Front-end code edit data
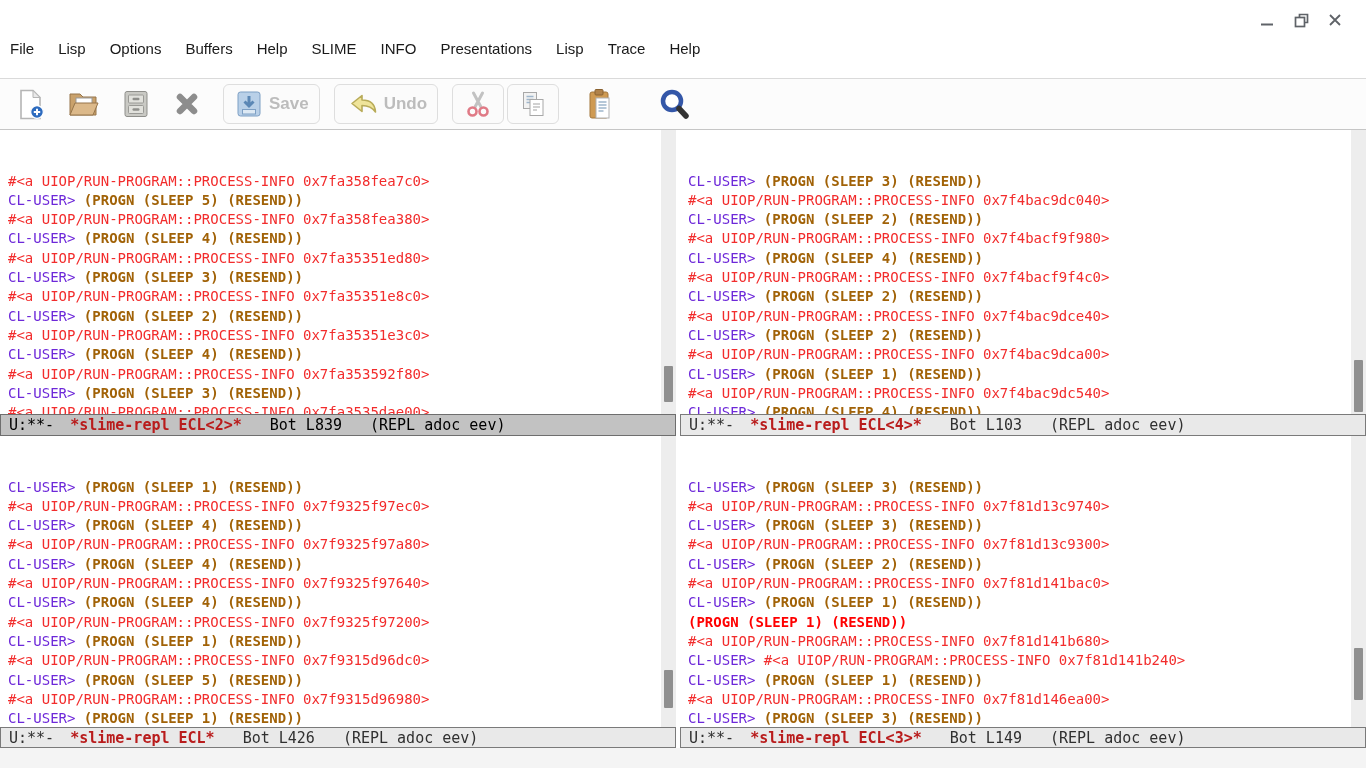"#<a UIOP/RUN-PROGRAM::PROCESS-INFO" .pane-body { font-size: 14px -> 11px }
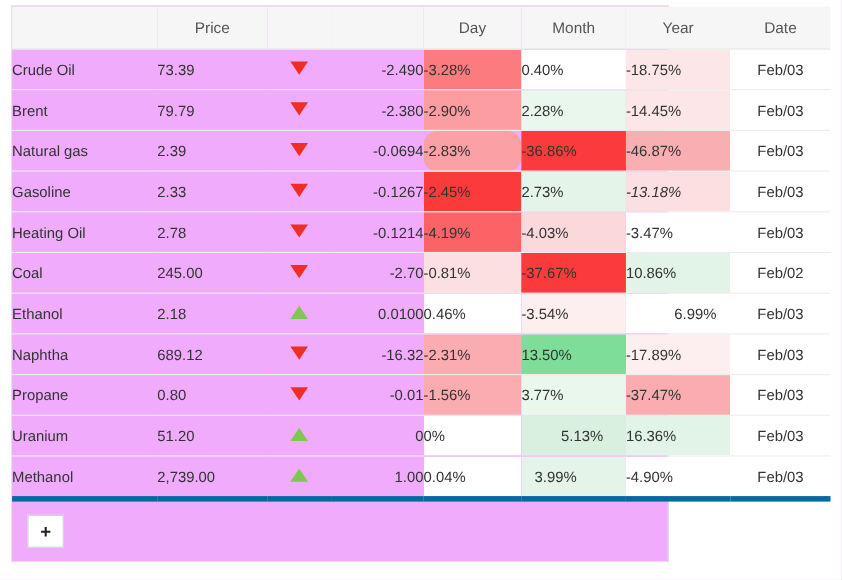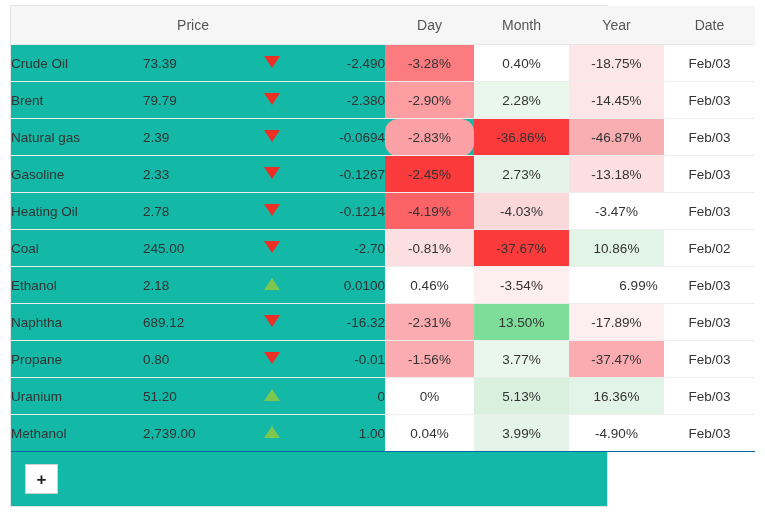"Price" #table-panel { background: #14b8a6 -> #f0abfc }
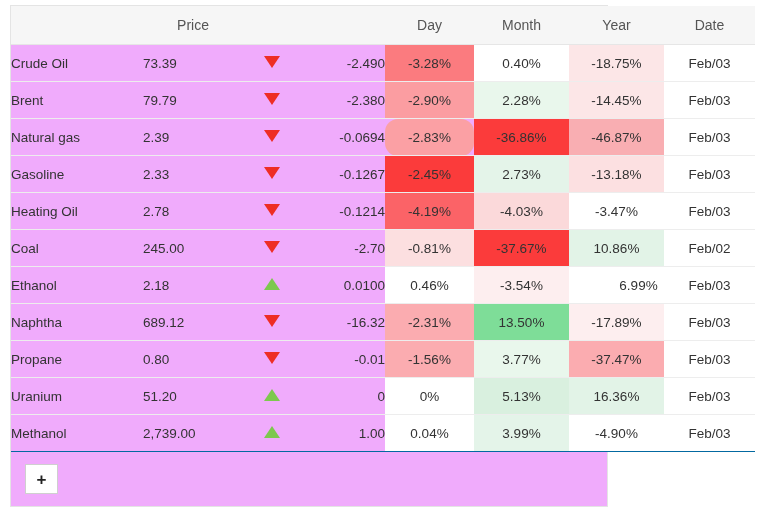"-3.28%" .cell-pct { text-align: center -> left }
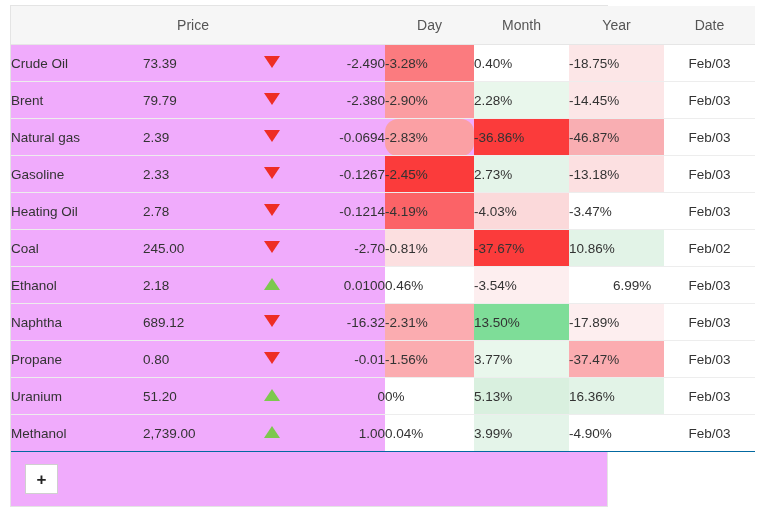"-13.18%" td.cell-pct { font-style: none -> italic }
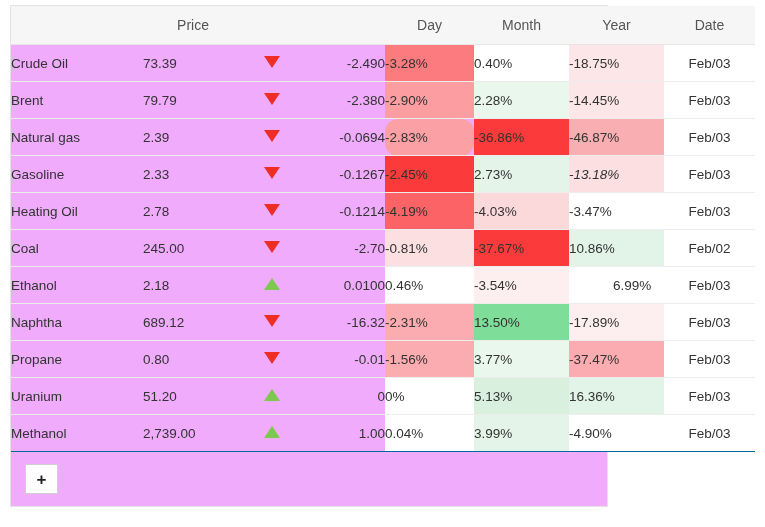"5.13%" td.cell-pct { padding-left: none -> 36px }
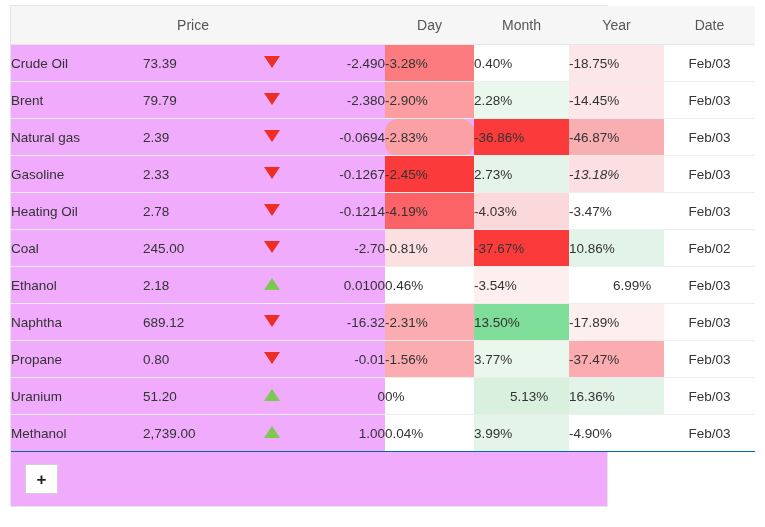"Methanol" table.quote-table tbody tr:last-child td { border-bottom: 1px solid #0369a1 -> 5px solid #0369a1 }
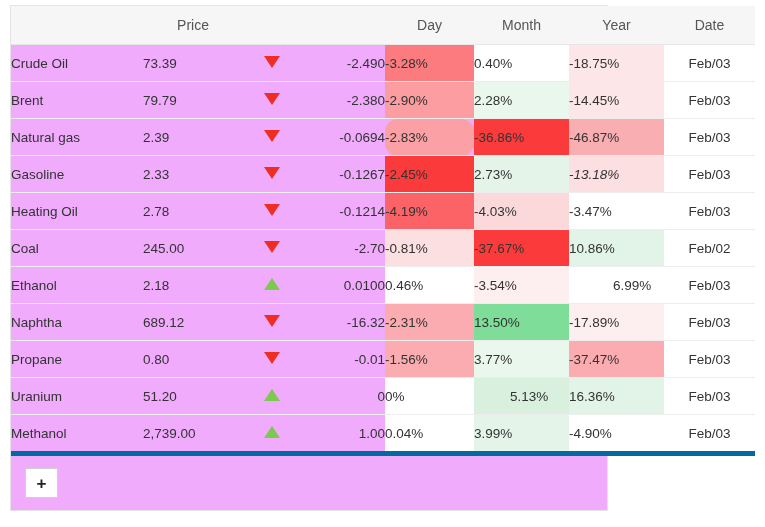"3.99%" td.cell-pct { padding-left: none -> 12px }
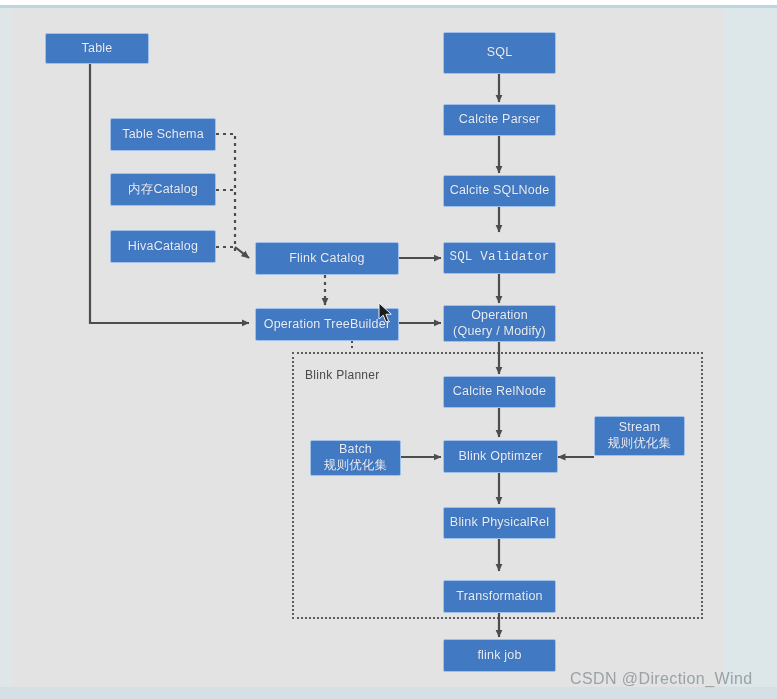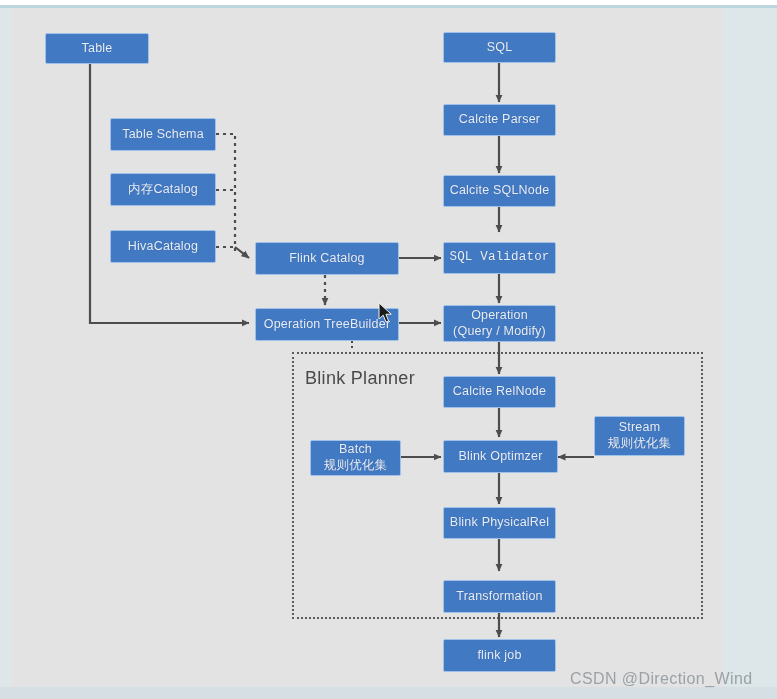"SQL" div.node { height: 31px -> 42px }
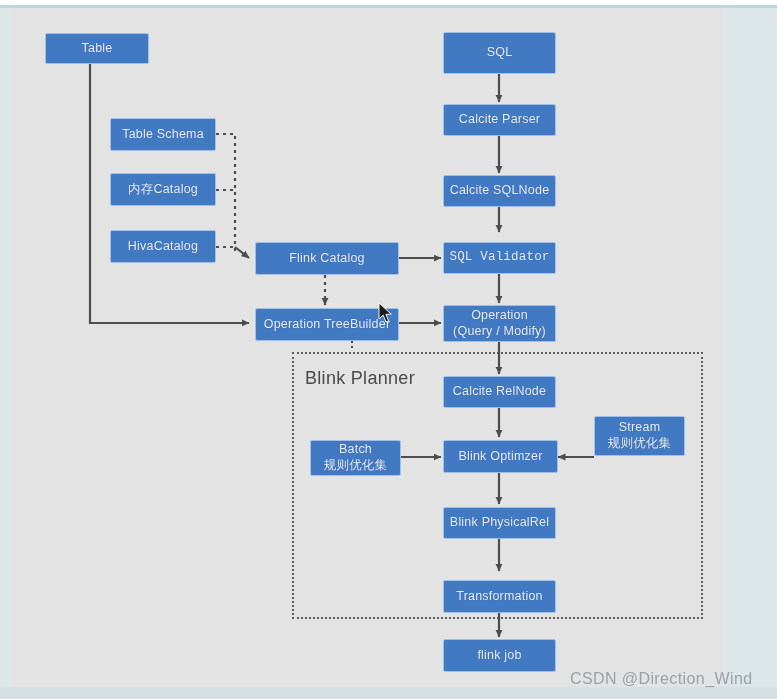"Blink Planner" .planner-label { font-size: 18px -> 12px }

- [HOW TO COMPLETE THIS TASK]: The result is an exact copy of the lines from the one holding "background: #14b8a6 ->" through the final line of the data above, both ends included, minus the pictures.

- [COMPLETED TASK]:
"Price" #table-panel { background: #14b8a6 -> #f0abfc }
"-3.28%" .cell-pct { text-align: center -> left }
"-13.18%" td.cell-pct { font-style: none -> italic }
"5.13%" td.cell-pct { padding-left: none -> 36px }
"Methanol" table.quote-table tbody tr:last-child td { border-bottom: 1px solid #0369a1 -> 5px solid #0369a1 }
"3.99%" td.cell-pct { padding-left: none -> 12px }
"SQL" div.node { height: 31px -> 42px }
"Blink Planner" .planner-label { font-size: 18px -> 12px }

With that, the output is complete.